RECORDED DATA Block Start

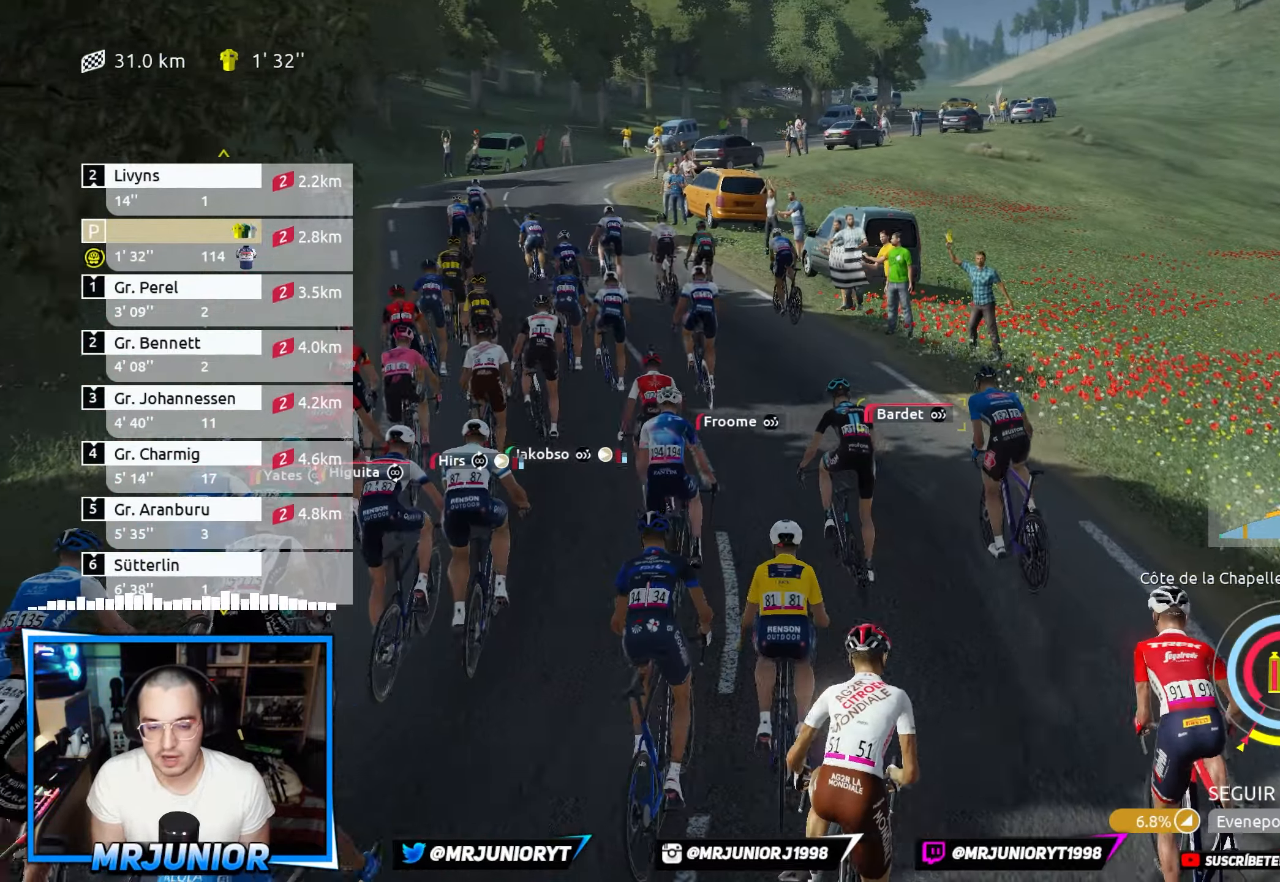
{"buttons": ["R2"], "left_stick": "left", "right_stick": "center", "events": [[50, "left_stick", "left"], [233, "left_stick", "center"], [467, "left_stick", "left"]]}
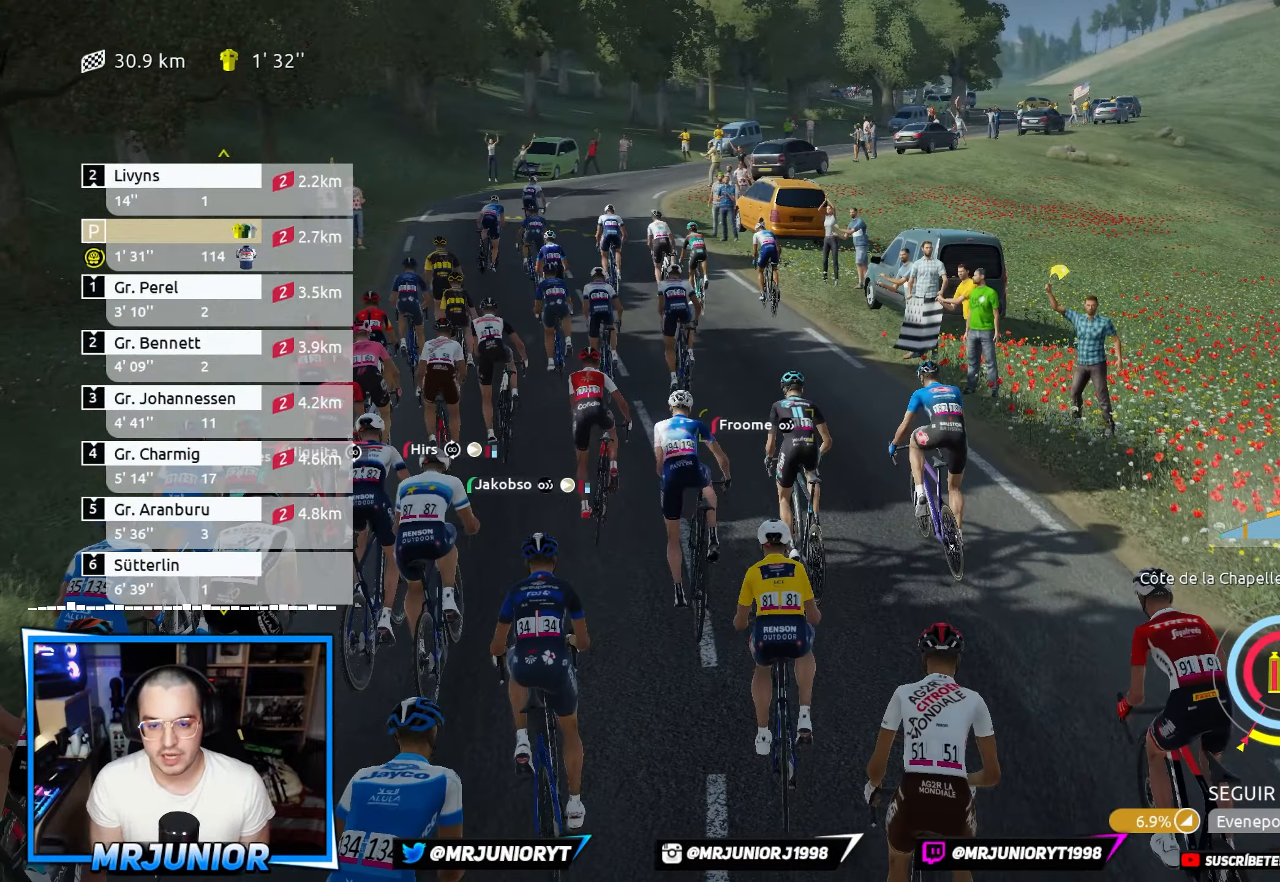
{"buttons": ["R2"], "left_stick": "left", "right_stick": "center", "events": [[217, "left_stick", "center"], [417, "left_stick", "left"]]}
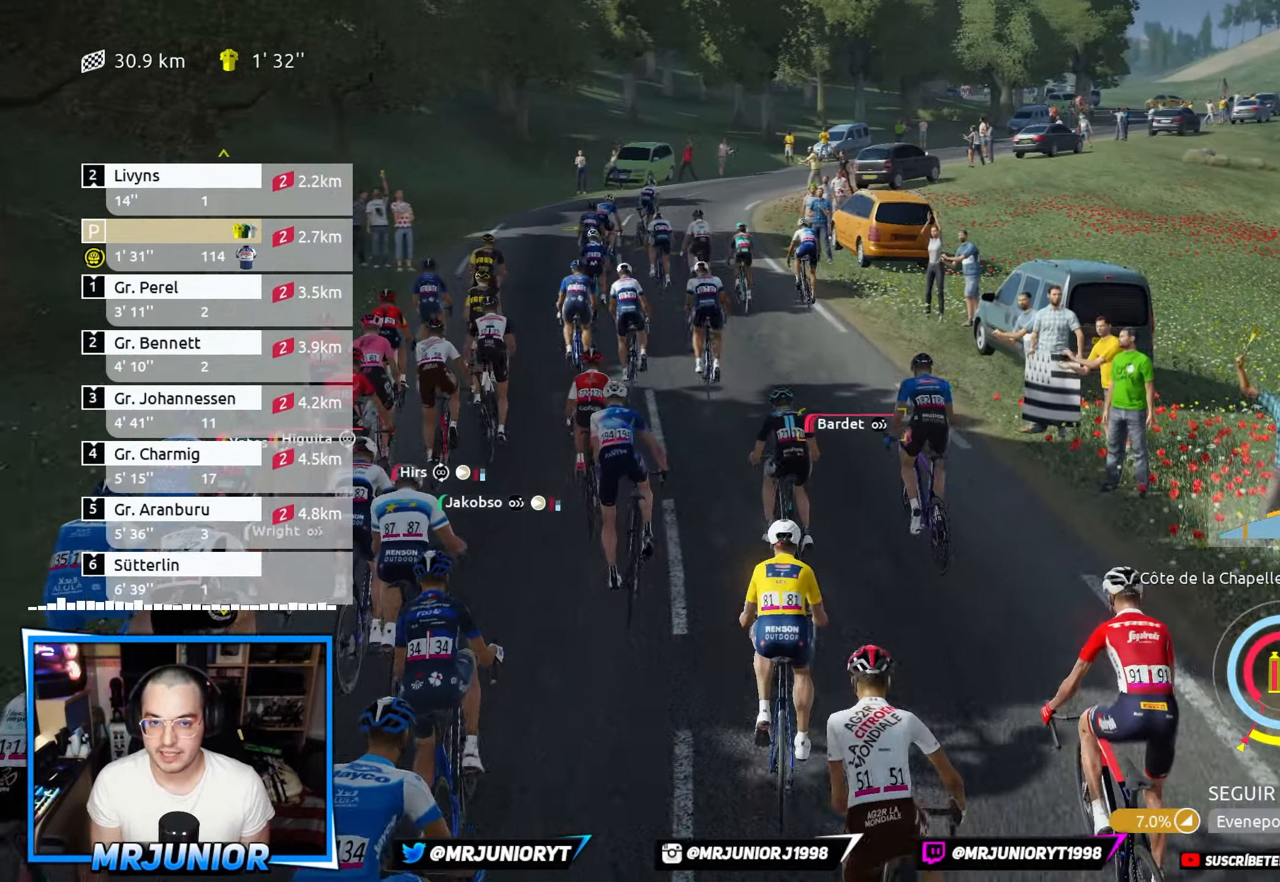
{"buttons": ["R2"], "left_stick": "center", "right_stick": "center", "events": [[83, "left_stick", "center"], [350, "left_stick", "left"], [483, "left_stick", "center"]]}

RECORDED DATA Block End

Write the listing above out again exactly, dropping each image.

{"buttons": ["R2"], "left_stick": "left", "right_stick": "center", "events": [[50, "left_stick", "left"], [233, "left_stick", "center"], [467, "left_stick", "left"]]}
{"buttons": ["R2"], "left_stick": "left", "right_stick": "center", "events": [[217, "left_stick", "center"], [417, "left_stick", "left"]]}
{"buttons": ["R2"], "left_stick": "center", "right_stick": "center", "events": [[83, "left_stick", "center"], [350, "left_stick", "left"], [483, "left_stick", "center"]]}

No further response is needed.